Saturday, February 23, 2013

Noon Poem


I force myself to discard
Paper dinner napkins.
Conservation can be taken too far.
Long ago a boyfriend saved his glass at lunchtime,
Set it daily on the kitchen window sill, still
Half full of water.
The sun on its rounds didn’t miss a thing,
Lighting up the dull spot
Where his lips, greasy with peanut butter,
Had kissed the rim.   

It’s funny where our minds go sometimes. I haven’t written a poem in more years than I can say. My brother is always writing them. Joe begins every blog with a new poem.
Actually, I was trying to get out of writing when I turned off the light in my office, minimized my computer screen, and escaped to the simple task of fixing a sandwich.
I have a long to-do list. When you work at home, the hours blur. Your duties blur. Freedom blurs with responsibility. You think: Should I do this, or that? Put my nose to the grindstone, or do nothing? Get busy, or grab some “me” time? It’s easy to question everything and far easier to go downstairs, make a sandwich, and linger over it.
Just as I was getting up from the table, the poem popped into my mind. It’s part of a whole story I might tell one day.

Thursday, February 21, 2013

Dawn of the Dressed


All right, people, I’m ready for you. If you rang the doorbell right now, I would not be forced to peek around the edge of the closed blind at you or pretend I’m not home. If you had come yesterday or the day before, it would have been a different story.
Today I’m presentable, on purpose, after two days of living in sweats and bedroom slippers, working without makeup, fluffing my flat “hair-don’t” in vain, and hoping I would not have to see another human being.
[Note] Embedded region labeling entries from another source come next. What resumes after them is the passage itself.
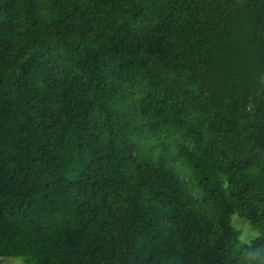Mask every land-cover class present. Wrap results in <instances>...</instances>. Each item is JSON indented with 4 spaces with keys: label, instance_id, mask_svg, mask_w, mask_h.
<instances>
[{
    "label": "trees",
    "instance_id": "trees-1",
    "mask_svg": "<svg viewBox=\"0 0 264 264\" xmlns=\"http://www.w3.org/2000/svg\"><path fill=\"white\" fill-rule=\"evenodd\" d=\"M4 258L264 264V0H0Z\"/></svg>",
    "mask_w": 264,
    "mask_h": 264
},
{
    "label": "rangeland",
    "instance_id": "rangeland-1",
    "mask_svg": "<svg viewBox=\"0 0 264 264\" xmlns=\"http://www.w3.org/2000/svg\"><path fill=\"white\" fill-rule=\"evenodd\" d=\"M232 224L236 226L237 229L241 231V240L247 241L249 237H251L252 234L257 235V233L254 230H251V228L245 224L243 221L237 218V216H233L232 218ZM253 236V237H254ZM0 264H24L18 259H12V258H4L0 259Z\"/></svg>",
    "mask_w": 264,
    "mask_h": 264
}]
</instances>
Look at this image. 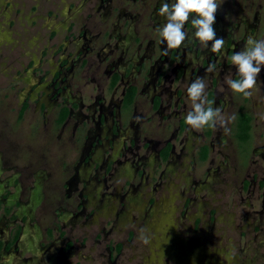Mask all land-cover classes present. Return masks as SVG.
<instances>
[{
  "label": "flooded vegetation",
  "instance_id": "1",
  "mask_svg": "<svg viewBox=\"0 0 264 264\" xmlns=\"http://www.w3.org/2000/svg\"><path fill=\"white\" fill-rule=\"evenodd\" d=\"M165 2L172 4L175 0H80L79 5L71 2L66 14L62 13L65 17L60 23L61 31L55 29L50 36L52 39L60 33L61 39L42 51L38 59L41 74L30 90L42 93L45 87L48 89L36 101L39 108L35 112L42 113L43 132L80 147L73 161L76 179H70L83 180L86 174L80 169L89 166L95 169L94 180L103 176L97 180L102 187H109L110 180L123 182L117 188V217L128 209L129 199L137 200V192L143 186L156 191L169 174L182 167L192 176L190 185L196 192L212 171L228 169L230 165L235 171L248 167L256 153L251 141L259 117L247 106L250 97L233 93L225 80L238 79L230 58L244 48L247 38L264 39V0H222L214 24L217 37L225 39L221 55L211 51V42L204 47L193 37L191 20L185 24L188 36L182 46L165 54L166 43H161L157 32L166 22L158 15ZM47 63L50 67L45 68ZM210 64L216 65V71H206ZM197 78H204L208 85L205 106L221 109L215 127L194 130L185 123L191 110L186 90ZM257 92L264 96V71L252 94ZM31 105L28 96L22 105L23 114ZM243 113L252 116L251 137L247 141L250 153L246 158L241 147L244 142L238 139ZM260 137L264 141V131ZM234 142L239 155L233 163L224 144ZM32 166L27 165L24 170L31 171ZM62 166L66 168L64 162ZM89 175L90 172V178ZM253 179L248 185L243 180V187L257 177ZM3 183L6 188L0 197V233L8 236L0 238V264L12 250L20 251L25 236L31 233L30 219L39 205L31 204V192H27V185L22 186L21 172ZM87 196L82 191L76 198L67 199L71 219L78 216L77 210L84 211ZM110 197L103 199L110 201ZM195 200L190 196L186 207ZM147 201L153 204L154 196ZM64 226L46 228L48 242L42 246L58 244L61 253V260L53 259L50 264H71L66 256L75 243L71 231L65 232ZM115 248L120 252L123 242Z\"/></svg>",
  "mask_w": 264,
  "mask_h": 264
},
{
  "label": "rangeland",
  "instance_id": "2",
  "mask_svg": "<svg viewBox=\"0 0 264 264\" xmlns=\"http://www.w3.org/2000/svg\"><path fill=\"white\" fill-rule=\"evenodd\" d=\"M73 1L80 3L0 0V197L6 188L3 181L21 172L22 186L27 185V192H31V204L39 202L30 219L31 233L25 236L20 251L12 250L4 264L59 262V245H42L48 242L46 228L64 223L67 225L63 230L71 231L75 243L66 256L71 264H264V141L260 137L264 131V96L260 92L253 93L247 102L250 111L259 117L251 141L256 153H252L248 167L235 171L230 165L212 171L208 179L203 176L206 181L196 192L190 185L192 176L182 167L169 174L156 191L143 186L137 200L129 199L128 209L117 217V188L123 182L110 180L109 187H102L97 180L103 176L95 182V169L89 166L79 168L86 174L83 180L70 179L77 174L73 161L80 147L43 132L42 113L35 111L39 108L36 101L46 87L42 93L30 90L41 74L38 59L44 49L60 41V33L52 39L50 36L55 29L61 31L62 13ZM28 96L32 105L23 114L22 105ZM224 146L234 163L239 155L237 142ZM249 146V142L241 146L245 158ZM30 164L32 170H24ZM254 176L256 181L243 187V180L248 185ZM65 183L68 186L64 187ZM11 190L15 195L16 189ZM82 191L88 195L84 211L77 210L78 216L71 219L67 199L76 198ZM106 196H111L110 201H104ZM151 196L153 204L147 201ZM190 196L196 200L186 207ZM129 233L134 235L130 237ZM7 236L0 233V238ZM120 242L123 248L117 252L115 247ZM109 247H113L112 252Z\"/></svg>",
  "mask_w": 264,
  "mask_h": 264
},
{
  "label": "clouds",
  "instance_id": "3",
  "mask_svg": "<svg viewBox=\"0 0 264 264\" xmlns=\"http://www.w3.org/2000/svg\"><path fill=\"white\" fill-rule=\"evenodd\" d=\"M222 5V0H175L174 3H163L158 15L165 18V23L157 29L161 43H166L167 50L182 46L188 33L184 31L185 24L191 20L195 31L193 37L204 47L211 42V51L221 55L225 45L223 37H217L214 24L216 13ZM231 63L236 69L238 79L226 78L225 83L233 93L252 95L257 86V80L264 71V39L249 36L244 48L231 56ZM216 71V65L210 64L206 70ZM207 82L204 78H197L187 87V97L191 101V110L185 116V123L194 130L206 126L215 127L217 118L222 113L220 108L206 107Z\"/></svg>",
  "mask_w": 264,
  "mask_h": 264
},
{
  "label": "trees",
  "instance_id": "4",
  "mask_svg": "<svg viewBox=\"0 0 264 264\" xmlns=\"http://www.w3.org/2000/svg\"><path fill=\"white\" fill-rule=\"evenodd\" d=\"M241 119H242V123L239 129L238 139L240 142L242 141L247 142L251 137L252 116L247 113H243Z\"/></svg>",
  "mask_w": 264,
  "mask_h": 264
}]
</instances>
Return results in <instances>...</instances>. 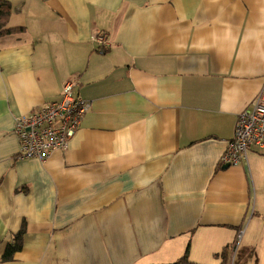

I did open the door for the Culligan man, but when you need five bags of salt for the water softener, you don’t put it off.
My last two days were spent reviewing typeset proofs for Mr. Joe, the memoir my brother and I wrote together. We were given only a few days to turn the material around, and the compulsive personality latches right onto that. I finished my review/edit in one long day. Then, that evening, I started nagging Joe to finish his. Yes, I know: annoying.
The book file was in .pdf format, readable with Adobe Reader. I had saved mine many times as I made my comments. On the second morning, my cleaner program wanted to check my computer for malware, which involves a reboot. I had to close all of my files.
Afterward I could not open the book file. Worse, the computer couldn’t even find it. You can imagine my panic, which escalated when I learned that not only was the file inaccessible on the computer; my “cloud” program had not backed it up.
My long day’s work was lost.
The following day I did the only thing I could do: I redid my edits, spending nine hours at the computer in said sweats and bedroom slippers. At the end of it, my brain was fried. I could manage only a blank stare. After two days of sitting in this chair, I was stiff when I stood up to walk. Like a zombie.
It made me think of The Walking Dead. I must have looked like one of them, making my way to the kitchen, fixing the barest of dinners for myself—meat loaf chunks stirred into baked beans--and then spilling it as I attempted to eat in front of the TV. The only good thing I can say is that I did not stumble out into the neighborhood to scare others.
I love my work. I even love being busy, but this week I got behind. I neglected my appearance and felt like a zombie trying to catch up. I guess that’s why they call it a deadline.

Monday, February 18, 2013

But Literally, Folks...


I’ve always been a literal thinker. When I was a young girl, I used to stand beside my mother’s dressing table and watch her get ready for an evening out. Mom would always say she was going to put on her face, and I didn’t understand how that could be possible. She had a face; why would she have to put one on?
I was usually the last one to laugh at a joke. Mom thought I had no sense of humor, but she was wrong. I just spent an inordinate amount of time figuring things out.
My inability to think conceptually was a hindrance in business. Our company always wanted to be cutting edge, and we could see the latest trends in jargon by reading memos from senior management. Those memos were full of lingo that frustrated me. When I read “think out of the box,” I wondered: What box? Ditto “pushing the envelope”: What envelope? When someone spoke of a sea change, I wondered what business had to do with the sea. I didn’t know what any of those people were talking about. A particular favorite phrase was “going forward,” inserted anywhere in a sentence. Who or what was going forward? That was never specified. It took me years to realize that it meant “from now on.”
For a long time I thought something was wrong with my brain. Everyone else seemed to grasp what I could not.
I was in my fifties before I understood putting on a new face. NOW I get it. I get it every day when I stand in front of the bathroom mirror and dust on the various cosmetics whose purpose is to disguise my flaws or define my features or add color. “Add an expression” isn’t even too far-fetched on some days.
As for the business catch phrases, I do get them now…now that I’m retired and free from the onslaught of those frustrating memos. I now realize they really didn’t say anything.
I still stick with the truth. Writing fiction has always seemed like a magic trick to me. My genre is creative nonfiction, the creative part being in the words I choose, the examples I include, and the descriptions I write.
I’m still the last one to get a joke, always a few seconds behind the others. And I’m fine with that.